This article was written in 2015 and updated in 2017.
1. Keep cool and stay out of more trouble
Don't panic. Assess the situation and try to locate a safe spot.
“Stay calm (…) and make sure you don't end up in more trouble than you're already in, physically speaking,” advises Lars Förstell, an experienced police officer based in southern Sweden.
But that is easier said than done.
Yvonne Norrgård of the Swedish Civil Defence Association (Civilförsvarsförbundet) – a volunteer organization which assists authorities in crisis situations – argues that none of us really know how we would react to a catastrophe.
“Some freeze, others panic and run (…) Those who made it in France were the ones who played dead. It is horrible to say it, but they were the ones who survived,” she says.
However, while there were also several reports after the massacre on Utöya island in Norway of survivors playing dead, some security experts advise against it. “Run and find cover,” writes the UK's counter-terrorism security office.
2. Be observant and raise the alarm
Vigilance is not just key for preventing terror crimes. Even during or after an attack, it is important to be observant and make note of any details that stand out in your surroundings, which could help police and rescue teams arriving on the scene.
“Call 112 [the European emergency number] and explain what you're doing, what you're seeing, explain the situation and follow the directions they give you,” says Förstell.
3. Don't put yourself in harm's way
A train attack in France in August 2015 was foiled after four passengers overpowered the gunman. But three of the men were trained US soldiers who were physically fit and knew what they were doing. In general, most experts advise members of the public not to engage with attackers.
“Intervening against an armed individual is both dangerous and not always successful, if you don't know that you are trained for it. But the terrorist may also have military training and be armed, and faced with that you don't stand much of a chance,” says Förstell.
The March 22nd 2016 terror attacks in Brussels. Photo: AP Photo/Martin Meissner
4. Let the professionals do their job
Police, fire and rescue services, and paramedics know what to do. Let them get on with it, advises Norrgård.
“If your have the skills needed, you can ask if there is anything you can do to help, but otherwise you should let them work. They have the experience and the competence,” she says.
Also, think ahead. Don't get in the way of the police investigation that is sure to follow the attack, and which could help prevent future fatal incidents.
Förstell explains: “Say there's been an explosion and you see an unattended bag. Don't mess things up and don't try to touch or move the bag.”
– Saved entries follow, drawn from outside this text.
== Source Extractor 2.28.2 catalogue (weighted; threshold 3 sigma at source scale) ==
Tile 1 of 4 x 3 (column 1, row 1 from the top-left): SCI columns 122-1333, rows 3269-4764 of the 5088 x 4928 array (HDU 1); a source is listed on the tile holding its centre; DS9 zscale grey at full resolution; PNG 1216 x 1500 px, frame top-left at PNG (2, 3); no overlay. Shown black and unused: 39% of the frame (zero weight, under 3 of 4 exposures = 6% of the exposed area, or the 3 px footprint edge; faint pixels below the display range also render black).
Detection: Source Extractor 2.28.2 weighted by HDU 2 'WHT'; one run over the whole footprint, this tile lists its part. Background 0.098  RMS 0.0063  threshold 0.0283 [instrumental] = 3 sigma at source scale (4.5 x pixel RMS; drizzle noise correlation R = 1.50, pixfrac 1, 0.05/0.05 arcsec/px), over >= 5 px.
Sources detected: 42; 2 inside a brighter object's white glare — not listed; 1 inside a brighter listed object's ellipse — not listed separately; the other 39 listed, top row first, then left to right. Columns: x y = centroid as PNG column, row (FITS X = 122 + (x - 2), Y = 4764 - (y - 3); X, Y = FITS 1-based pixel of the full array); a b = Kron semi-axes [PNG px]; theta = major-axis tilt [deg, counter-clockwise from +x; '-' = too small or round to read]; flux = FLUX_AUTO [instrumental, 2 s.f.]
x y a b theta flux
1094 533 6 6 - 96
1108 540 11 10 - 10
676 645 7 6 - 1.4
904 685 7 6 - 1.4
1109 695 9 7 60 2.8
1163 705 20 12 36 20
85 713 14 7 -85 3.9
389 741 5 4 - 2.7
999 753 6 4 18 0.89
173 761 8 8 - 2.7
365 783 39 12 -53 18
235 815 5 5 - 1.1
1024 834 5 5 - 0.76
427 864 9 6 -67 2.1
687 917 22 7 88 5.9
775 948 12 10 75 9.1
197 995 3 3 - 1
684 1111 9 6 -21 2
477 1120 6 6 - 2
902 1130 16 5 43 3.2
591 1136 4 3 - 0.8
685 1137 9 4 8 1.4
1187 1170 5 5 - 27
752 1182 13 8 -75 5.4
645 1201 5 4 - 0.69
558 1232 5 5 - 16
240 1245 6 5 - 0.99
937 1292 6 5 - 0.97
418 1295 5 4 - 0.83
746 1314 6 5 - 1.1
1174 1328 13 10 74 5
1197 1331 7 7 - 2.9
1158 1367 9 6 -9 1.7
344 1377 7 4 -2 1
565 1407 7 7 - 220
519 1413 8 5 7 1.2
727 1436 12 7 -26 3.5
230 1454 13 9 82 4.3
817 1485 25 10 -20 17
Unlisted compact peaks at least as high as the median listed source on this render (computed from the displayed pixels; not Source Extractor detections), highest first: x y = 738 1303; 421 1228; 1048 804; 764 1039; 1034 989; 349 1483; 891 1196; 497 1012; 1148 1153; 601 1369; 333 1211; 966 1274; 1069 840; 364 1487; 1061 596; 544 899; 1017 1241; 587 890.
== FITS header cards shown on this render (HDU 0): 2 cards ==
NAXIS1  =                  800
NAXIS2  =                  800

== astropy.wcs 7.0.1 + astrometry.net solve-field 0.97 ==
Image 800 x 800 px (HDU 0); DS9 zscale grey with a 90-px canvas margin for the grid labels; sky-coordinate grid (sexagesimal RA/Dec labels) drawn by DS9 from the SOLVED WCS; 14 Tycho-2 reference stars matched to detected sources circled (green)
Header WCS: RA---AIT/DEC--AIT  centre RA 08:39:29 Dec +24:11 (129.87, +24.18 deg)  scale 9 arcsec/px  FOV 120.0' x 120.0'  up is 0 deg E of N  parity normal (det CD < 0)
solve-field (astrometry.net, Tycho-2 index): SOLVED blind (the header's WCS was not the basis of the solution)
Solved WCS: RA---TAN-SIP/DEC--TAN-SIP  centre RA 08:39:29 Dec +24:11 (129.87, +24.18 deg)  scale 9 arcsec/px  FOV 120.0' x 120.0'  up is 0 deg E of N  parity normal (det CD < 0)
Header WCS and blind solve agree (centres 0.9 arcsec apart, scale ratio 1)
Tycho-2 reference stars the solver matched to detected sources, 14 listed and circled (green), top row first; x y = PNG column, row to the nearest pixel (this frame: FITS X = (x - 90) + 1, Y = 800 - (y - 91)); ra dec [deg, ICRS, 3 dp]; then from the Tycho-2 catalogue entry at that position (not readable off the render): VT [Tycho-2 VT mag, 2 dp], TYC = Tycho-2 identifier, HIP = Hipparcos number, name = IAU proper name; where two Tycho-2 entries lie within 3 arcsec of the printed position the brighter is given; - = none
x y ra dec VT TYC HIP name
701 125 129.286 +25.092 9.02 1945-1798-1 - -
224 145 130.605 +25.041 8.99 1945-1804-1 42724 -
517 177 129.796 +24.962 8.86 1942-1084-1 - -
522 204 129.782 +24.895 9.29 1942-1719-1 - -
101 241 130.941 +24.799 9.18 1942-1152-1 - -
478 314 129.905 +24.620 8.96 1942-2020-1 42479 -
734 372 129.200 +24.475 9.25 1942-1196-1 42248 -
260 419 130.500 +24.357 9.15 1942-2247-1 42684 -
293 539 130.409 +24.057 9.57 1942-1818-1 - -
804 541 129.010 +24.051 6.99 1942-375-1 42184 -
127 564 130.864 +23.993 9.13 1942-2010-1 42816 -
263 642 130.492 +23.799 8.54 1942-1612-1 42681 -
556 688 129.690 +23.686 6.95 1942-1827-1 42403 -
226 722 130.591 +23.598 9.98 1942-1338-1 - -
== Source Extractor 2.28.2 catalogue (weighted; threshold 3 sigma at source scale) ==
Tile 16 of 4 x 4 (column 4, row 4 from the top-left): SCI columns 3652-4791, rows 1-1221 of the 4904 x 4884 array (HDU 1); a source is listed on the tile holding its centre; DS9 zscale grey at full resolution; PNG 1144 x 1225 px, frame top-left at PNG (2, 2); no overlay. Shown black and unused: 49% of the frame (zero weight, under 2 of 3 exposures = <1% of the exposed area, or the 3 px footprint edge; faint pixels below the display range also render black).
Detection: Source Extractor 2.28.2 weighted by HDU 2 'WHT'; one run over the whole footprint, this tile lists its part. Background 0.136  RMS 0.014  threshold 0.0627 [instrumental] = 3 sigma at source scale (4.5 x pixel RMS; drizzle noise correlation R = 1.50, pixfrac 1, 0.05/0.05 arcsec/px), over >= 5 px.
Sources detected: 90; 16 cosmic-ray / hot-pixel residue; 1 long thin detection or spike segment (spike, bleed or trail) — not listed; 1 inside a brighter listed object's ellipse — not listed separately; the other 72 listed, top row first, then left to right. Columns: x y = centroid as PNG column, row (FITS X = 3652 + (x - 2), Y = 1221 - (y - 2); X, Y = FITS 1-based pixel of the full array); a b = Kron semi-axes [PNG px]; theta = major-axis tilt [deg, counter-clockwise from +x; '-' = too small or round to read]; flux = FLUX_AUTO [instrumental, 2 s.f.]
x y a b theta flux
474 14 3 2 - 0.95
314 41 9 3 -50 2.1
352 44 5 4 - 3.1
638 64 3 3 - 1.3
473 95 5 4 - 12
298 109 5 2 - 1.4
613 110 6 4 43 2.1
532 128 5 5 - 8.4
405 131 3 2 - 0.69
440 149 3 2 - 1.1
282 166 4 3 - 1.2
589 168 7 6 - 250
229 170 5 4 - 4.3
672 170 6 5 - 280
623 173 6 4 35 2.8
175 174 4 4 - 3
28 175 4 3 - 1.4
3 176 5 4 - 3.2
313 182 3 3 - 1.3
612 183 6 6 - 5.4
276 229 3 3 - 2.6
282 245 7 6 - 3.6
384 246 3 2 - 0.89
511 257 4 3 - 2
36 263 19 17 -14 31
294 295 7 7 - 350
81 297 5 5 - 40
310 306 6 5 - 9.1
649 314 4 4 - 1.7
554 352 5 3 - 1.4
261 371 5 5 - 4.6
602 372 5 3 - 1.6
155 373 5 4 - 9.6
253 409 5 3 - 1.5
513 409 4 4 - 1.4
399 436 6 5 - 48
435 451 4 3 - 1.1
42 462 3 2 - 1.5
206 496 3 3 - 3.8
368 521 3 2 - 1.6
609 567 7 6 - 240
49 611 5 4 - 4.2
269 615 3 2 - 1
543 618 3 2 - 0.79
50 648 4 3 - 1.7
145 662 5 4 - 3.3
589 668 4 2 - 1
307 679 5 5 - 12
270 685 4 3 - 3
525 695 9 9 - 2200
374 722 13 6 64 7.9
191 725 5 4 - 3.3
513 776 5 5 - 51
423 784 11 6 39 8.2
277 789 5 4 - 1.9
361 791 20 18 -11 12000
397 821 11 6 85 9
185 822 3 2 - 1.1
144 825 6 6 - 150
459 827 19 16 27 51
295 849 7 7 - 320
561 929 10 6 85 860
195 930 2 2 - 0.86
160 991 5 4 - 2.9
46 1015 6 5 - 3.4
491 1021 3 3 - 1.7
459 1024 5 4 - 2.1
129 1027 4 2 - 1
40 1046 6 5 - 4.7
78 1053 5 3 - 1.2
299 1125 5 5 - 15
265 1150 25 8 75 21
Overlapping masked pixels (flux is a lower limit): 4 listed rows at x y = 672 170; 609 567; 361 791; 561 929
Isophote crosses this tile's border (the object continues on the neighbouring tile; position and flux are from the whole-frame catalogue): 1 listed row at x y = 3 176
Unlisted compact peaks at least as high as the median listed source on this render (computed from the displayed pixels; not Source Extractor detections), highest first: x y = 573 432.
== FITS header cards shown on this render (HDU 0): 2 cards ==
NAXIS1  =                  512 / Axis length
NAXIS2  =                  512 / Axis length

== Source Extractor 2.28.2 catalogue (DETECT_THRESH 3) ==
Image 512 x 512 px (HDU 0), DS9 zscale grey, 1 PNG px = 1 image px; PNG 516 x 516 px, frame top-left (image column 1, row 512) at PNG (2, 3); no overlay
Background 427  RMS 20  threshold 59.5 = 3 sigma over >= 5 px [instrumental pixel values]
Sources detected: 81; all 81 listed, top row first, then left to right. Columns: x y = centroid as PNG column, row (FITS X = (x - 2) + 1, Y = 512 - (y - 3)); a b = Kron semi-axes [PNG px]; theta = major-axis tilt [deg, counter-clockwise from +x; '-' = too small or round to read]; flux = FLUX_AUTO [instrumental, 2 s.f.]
5. Help each other and work together
Cooperating with the people around you could boost your chances of survival and speed up evacuation, according to psychological studies and research into previous terror attacks, such as the bombings on the London underground on July 7th 2005 or the 9/11 attacks on the US Twin Towers in 2001.
You can also help each other to stay alive if you have been injured, by huddling up together to keep warm, or covering each other's wounds.
“A terror attack is a crisis situation. If you look at historic catastrophes those who survive are the ones who manage to keep their bodies warm and their heads cool,” says Norrgård.
“If you seen anyone who is injured, try to be there for them and be compassionate,” adds Förstell.
6. Stay up-to-date with developments
Several key authorities, including the Civil Contingencies Agency (MSB) and the Security Services (Säpo), told The Local they were not able to offer any advice when this article was first written in 2015, with each referring back to the other. After the attack in Nice, France, in 2016, the Swedish police updated their website here (in Swedish). Their general advice is to find a safe spot, be vigilant, be quiet, raise the alarm and keep up-to-date by following news media.
Staying tuned to social media and live news feeds to make sure you know what is going on is key. For more information on the general state of security, check Säpo's website (in English) and for more tips (in Swedish) on how to act in a crisis situation, consult Civilförsvaret which also organizes classes for the general public.